December 2, 2007

Is the “official” default rate meaningless?

Posted in Legislation Affecting Students at 7:59 AM by Joe From Boston

Inside Higher Ed has a very interesting new article on the official default rate used by the Department of Education, called the cohort default rate. Historically, the cohort default rate was calculated to avoid banks screwing over students, but the claws were taken out of this law ten years ago… Read the excerpt below, or the whole article here.
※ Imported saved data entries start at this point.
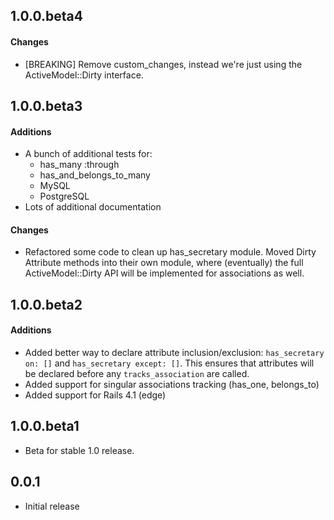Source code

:## 1.0.0.beta4
#### Changes
* [BREAKING] Remove custom_changes, instead we're just using the
  ActiveModel::Dirty interface.


## 1.0.0.beta3
#### Additions
* A bunch of additional tests for:
  * has_many :through
  * has_and_belongs_to_many
  * MySQL
  * PostgreSQL
* Lots of additional documentation

#### Changes
* Refactored some code to clean up has_secretary module. Moved Dirty Attribute
  methods into their own module, where (eventually) the full ActiveModel::Dirty
  API will be implemented for associations as well.


## 1.0.0.beta2
#### Additions
* Added better way to declare attribute inclusion/exclusion:
  `has_secretary on: []` and `has_secretary except: []`. This ensures that
  attributes will be declared before any `tracks_association` are called.
* Added support for singular associations tracking (has_one, belongs_to)
* Added support for Rails 4.1 (edge)


## 1.0.0.beta1
* Beta for stable 1.0 release.


## 0.0.1
* Initial release
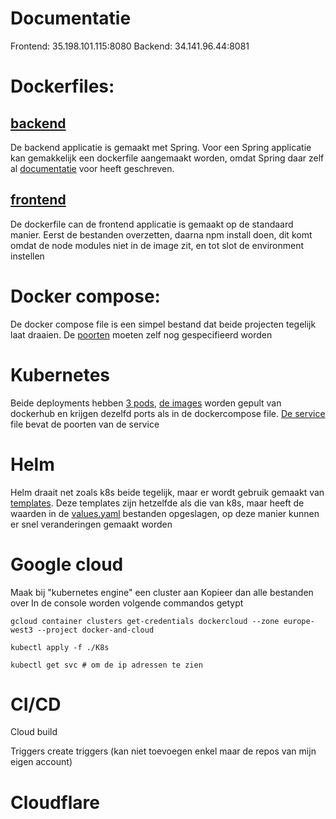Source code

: # Documentatie
Frontend: 35.198.101.115:8080
Backend: 34.141.96.44:8081


# Dockerfiles:
## [backend](https://github.com/VivesMDima/assignment-docker-and-cloud-computing-Sander-Roelens/blob/4486513e3f799b083a6fb8f1feef4dccea1ffc17/project/backend/dockerfile)
De backend applicatie is gemaakt met Spring. Voor een Spring applicatie kan gemakkelijk een dockerfile aangemaakt worden, omdat Spring daar zelf al [documentatie](https://spring.io/guides/gs/spring-boot-docker) voor heeft geschreven.


## [frontend](https://github.com/VivesMDima/assignment-docker-and-cloud-computing-Sander-Roelens/blob/4486513e3f799b083a6fb8f1feef4dccea1ffc17/project/frontend/dockerfile)
De dockerfile can de frontend applicatie is gemaakt op de standaard manier. Eerst de bestanden overzetten, daarna npm install doen, dit komt omdat de node modules niet in de image zit, en tot slot de environment instellen

# Docker compose:

De docker compose file is een simpel bestand dat beide projecten tegelijk laat draaien. De [poorten](https://github.com/VivesMDima/assignment-docker-and-cloud-computing-Sander-Roelens/blob/5f5c47312a6eaa1511035a73c0dafe3ba0ad4832/docker/docker-compose.yaml#L15C1-L16C18) moeten zelf nog gespecifieerd worden

# Kubernetes
Beide deployments hebben [3 pods](https://github.com/VivesMDima/assignment-docker-and-cloud-computing-Sander-Roelens/blob/5f5c47312a6eaa1511035a73c0dafe3ba0ad4832/K8s/deployment-backend.yaml#L6), [de images](https://github.com/VivesMDima/assignment-docker-and-cloud-computing-Sander-Roelens/blob/5f5c47312a6eaa1511035a73c0dafe3ba0ad4832/K8s/deployment-backend.yaml#L17C1-L18C1) worden gepult van dockerhub en krijgen dezelfd ports als in de dockercompose file. [De service](https://github.com/VivesMDima/assignment-docker-and-cloud-computing-Sander-Roelens/blob/5f5c47312a6eaa1511035a73c0dafe3ba0ad4832/K8s/service-backend.yaml#L8) file bevat de poorten van de service 

# Helm
Helm draait net zoals k8s beide tegelijk, maar er wordt gebruik gemaakt van [templates](https://github.com/VivesMDima/assignment-docker-and-cloud-computing-Sander-Roelens/blob/5f5c47312a6eaa1511035a73c0dafe3ba0ad4832/Helm/templates/deployment-backend.yaml#L1). Deze templates zijn hetzelfde als die van k8s, maar heeft de waarden in de [values.yaml](https://github.com/VivesMDima/assignment-docker-and-cloud-computing-Sander-Roelens/blob/5f5c47312a6eaa1511035a73c0dafe3ba0ad4832/Helm/values.yaml#L1) bestanden opgeslagen, op deze manier kunnen er snel veranderingen gemaakt worden

# Google cloud

Maak bij "kubernetes engine" een cluster aan
Kopieer dan alle bestanden over
In de console worden volgende commandos getypt

    gcloud container clusters get-credentials dockercloud --zone europe-west3 --project docker-and-cloud

    kubectl apply -f ./K8s

    kubectl get svc # om de ip adressen te zien


# CI/CD

Cloud build

Triggers 
create triggers
(kan niet toevoegen enkel maar de repos van mijn eigen account)

# Cloudflare

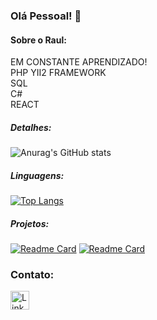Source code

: ###  Olá Pessoal! 👋

#### Sobre o Raul:
EM CONSTANTE APRENDIZADO!<br>
PHP YII2 FRAMEWORK<br>
SQL<br>
C#<br>
REACT<br>

##### Detalhes:

![Anurag's GitHub stats](https://github-readme-stats.vercel.app/api?username=raulpereira1&show_icons=true&theme=tokyonight)</br>
##### Linguagens:
[![Top Langs](https://github-readme-stats.vercel.app/api/top-langs/?username=anuraghazra&layout=compact)](https://github.com/anuraghazra/github-readme-stats)</br>
##### Projetos: </br>

[![Readme Card](https://github-readme-stats.vercel.app/api/pin/?username=raulpereira1&repo=ApiCrudCSharp)](https://github.com/raulpereira1/ApiCrudCSharp)
[![Readme Card](https://github-readme-stats.vercel.app/api/pin/?username=raulpereira1&repo=erudio-microservices-dotnet6)](https://github.com/raulpereira1/erudio-microservices-dotnet6)

### Contato:
[<img src='https://img.shields.io/badge/LinkedIn-0077B5?style=for-the-badge&logo=linkedin&logoColor=white' alt='Linkedin' height='30'>](https://www.linkedin.com/in/raul-pereira-266401146/)
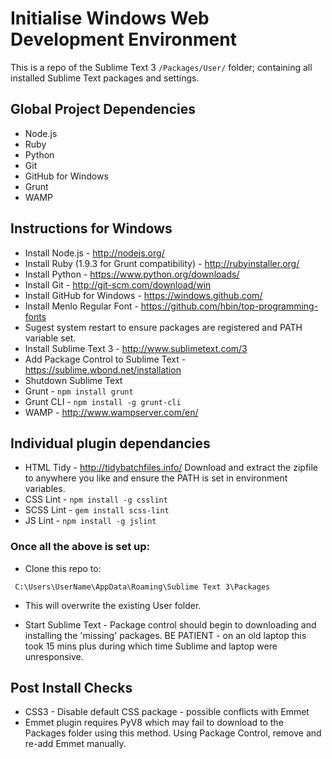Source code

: Initialise Windows Web Development Environment
============
This is a repo of the Sublime Text 3 `/Packages/User/` folder; containing all installed Sublime Text packages and settings.

## Global Project Dependencies

- Node.js
- Ruby
- Python
- Git
- GitHub for Windows
- Grunt
- WAMP

## Instructions for Windows

- Install Node.js - http://nodejs.org/
- Install Ruby (1.9.3 for Grunt compatibility) - http://rubyinstaller.org/
- Install Python - https://www.python.org/downloads/
- Install Git - http://git-scm.com/download/win
- Install GitHub for Windows - https://windows.github.com/
- Install Menlo Regular Font - https://github.com/hbin/top-programming-fonts
- Sugest system restart to ensure packages are registered and PATH variable set.
- Install Sublime Text 3 - http://www.sublimetext.com/3
- Add Package Control to Sublime Text - https://sublime.wbond.net/installation
- Shutdown Sublime Text
- Grunt - `npm install grunt`
- Grunt CLI - `npm install -g grunt-cli`
- WAMP - http://www.wampserver.com/en/

## Individual plugin dependancies

- HTML Tidy - http://tidybatchfiles.info/
  Download and extract the zipfile to anywhere you like and ensure the PATH is set in environment variables.
- CSS Lint - `npm install -g csslint`
- SCSS Lint - `gem install scss-lint`
- JS Lint - `npm install -g jslint`

### Once all the above is set up:

- Clone this repo to:
 
` C:\Users\UserName\AppData\Roaming\Sublime Text 3\Packages`

- This will overwrite the existing User folder.

- Start Sublime Text - Package control should begin to downloading and installing the 'missing' packages. BE PATIENT - on an old laptop this took 15 mins plus during which time Sublime and laptop were unresponsive.

## Post Install Checks

- CSS3 - Disable default CSS package - possible conflicts with Emmet
- Emmet plugin requires PyV8 which may fail to download to the Packages folder using this method. Using Package Control, remove and re-add Emmet manually.

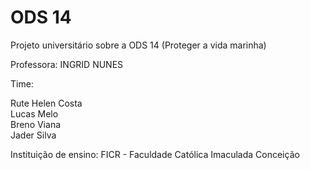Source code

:<h1>ODS 14</h1>
<p>Projeto universitário sobre a ODS 14 (Proteger a vida marinha)</p>

<p>Professora: INGRID NUNES</p>
<p>Time:</p>
<p>Rute Helen Costa <br> Lucas Melo <br> Breno Viana <br> Jader Silva</p>
<p>Instituição de ensino: FICR - Faculdade Católica Imaculada Conceição</p>
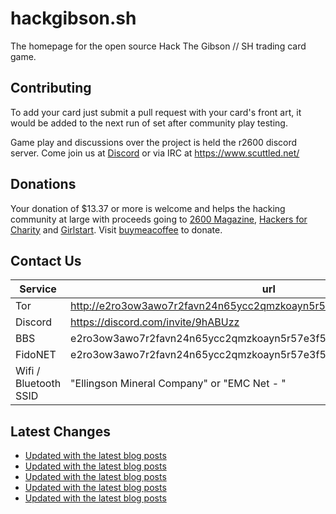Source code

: # hackgibson.sh
The homepage for the open source Hack The Gibson // SH trading card game.


## Contributing

To add your card just submit a pull request with your card's front art, it would be added to the next run of set after community play testing.

Game play and discussions over the project is held the r2600 discord server. Come join us at [Discord](https://discord.com/invite/9hABUzz) or via IRC at https://www.scuttled.net/


## Donations

Your donation of $13.37 or more is welcome and helps the hacking community at large with proceeds going to [2600 Magazine](https://2600.com/), [Hackers for Charity](https://hackersforcharity.org) and [Girlstart](https://girlstart.org).  Visit [buymeacoffee](https://www.buymeacoffee.com/hackgibson.sh) to donate.


## Contact Us

Service | url
-|-
Tor | http://e2ro3ow3awo7r2favn24n65ycc2qmzkoayn5r57e3f56nvjwdcgg32ad.onion
Discord | https://discord.com/invite/9hABUzz
BBS | e2ro3ow3awo7r2favn24n65ycc2qmzkoayn5r57e3f56nvjwdcgg32ad.onion:23
FidoNET | e2ro3ow3awo7r2favn24n65ycc2qmzkoayn5r57e3f56nvjwdcgg32ad.onion:24554
Wifi / Bluetooth SSID | "Ellingson Mineral Company" or "EMC Net - <fidonet address>"

## Latest Changes
<!-- BLOG-POST-LIST:START -->
- [Updated with the latest blog posts](https://github.com/DFW2600/hackgibson.sh/commit/a781a7e9900b2fa1ea89c1725a36bf3c186a8c1d)
- [Updated with the latest blog posts](https://github.com/DFW2600/hackgibson.sh/commit/9d1550209d02db57fdb6a077fac9be93fc670e57)
- [Updated with the latest blog posts](https://github.com/DFW2600/hackgibson.sh/commit/36c6752163dcc9d55db3747c74a53c88d266a7e5)
- [Updated with the latest blog posts](https://github.com/DFW2600/hackgibson.sh/commit/02db03b4e90e96550d49a27405225339e81bf52d)
- [Updated with the latest blog posts](https://github.com/DFW2600/hackgibson.sh/commit/6e8d06046b279a2d796f123275d9246384caf5ed)
<!-- BLOG-POST-LIST:END -->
A More Meaningful Default Rate

The Education Department’s “cohort default rate” — the rate at which student loan borrowers default within 12 to 24 months after they leave college — was initiated in the late 1980s largely to draw attention to institutions seen as preying on low-income students who may struggle to repay their loans. But changes Congress made in 1998 to how the rate is calculated have rendered it a far less useful indicator either of students’ indebtedness or of colleges’ malfeasance, numerous government and other reports have agreed in recent years.

An amendment attached to House of Representatives legislation to renew the Higher Education Act this month is designed to make the cohort default rate a more realistic assessment of how individual institutions (and lenders) are faring in keeping student borrowers on track to repayment, extending to three years from two the period over which borrowers’ defaults are measured. The change, if it becomes law, is likely to significantly raise most colleges’ default rates, which could cause problems for institutions that have historically had higher rates of student loan default — most notably for-profit career colleges, but also some two-year and historically black colleges.

“Extending it by a year should give us a more accurate assessment of what’s going on,” Rep. Timothy Bishop (D-N.Y.), who co-sponsored the amendment with Rep. Raul Grijalva (D-Ariz.), said in an interview this week. “If because of it there are more schools that now fall into an area where there’s a red flag, that are encroaching on a problem, that’s a good thing.”

The idea was that abnormally high default rates would signify a low-quality institution that was failing to prepare students for work and life, and that holding colleges accountable for the rates at which their students defaulted on loans — threatening loss of access to federal grant and loan funds for institutions whose rates exceeded 25 percent in three successive years or 40 percent in one year — would weed out fraudulent schools and force other institutions and lenders to take the issue of student debt more seriously.

In many ways, the idea worked — hundreds and hundreds of “fly by night” trade schools, as they were unfailingly referred to, shut their doors by the early 1990s after having lost their eligibility for federal aid because of their default rates. And through a series of practices adopted by colleges, lenders and governments, default rates fell throughout the 1990s.

Linking Defaults and College Quality

…some college leaders bristled at the link the government had made between default rates and institutional quality. Officials at for-profit colleges and, to a lesser extent, community colleges, argued that while the default rate provisions had appropriately helped kill off poor quality colleges, it had also endangered legitimate institutions that served large numbers of low-income students who needed loans to pay their college bills.

…in the 1998 Higher Ed Act bill, Congress altered the cohort default rate calculation by extending, to 270 days from 180 days, the amount of time before the federal government deems a delinquent borrower to be in default. That change delayed the point at which the government must take responsibility for a bad loan and repay the bank that made the loan, saving the U.S. Treasury money. But it also had the effect of making it easier to postpone a student’s potential default, raising questions about whether colleges might be encouraging borrowers to seek deferments or forbearance from lenders, since students in those situations are not in danger of defaulting.

“The default rate is a snapshot, and with a two-year rate and a 270-day window, it became easier to smile for the picture and then be beyond the window,” said Robert Shireman, executive director of the Project on Student Debt.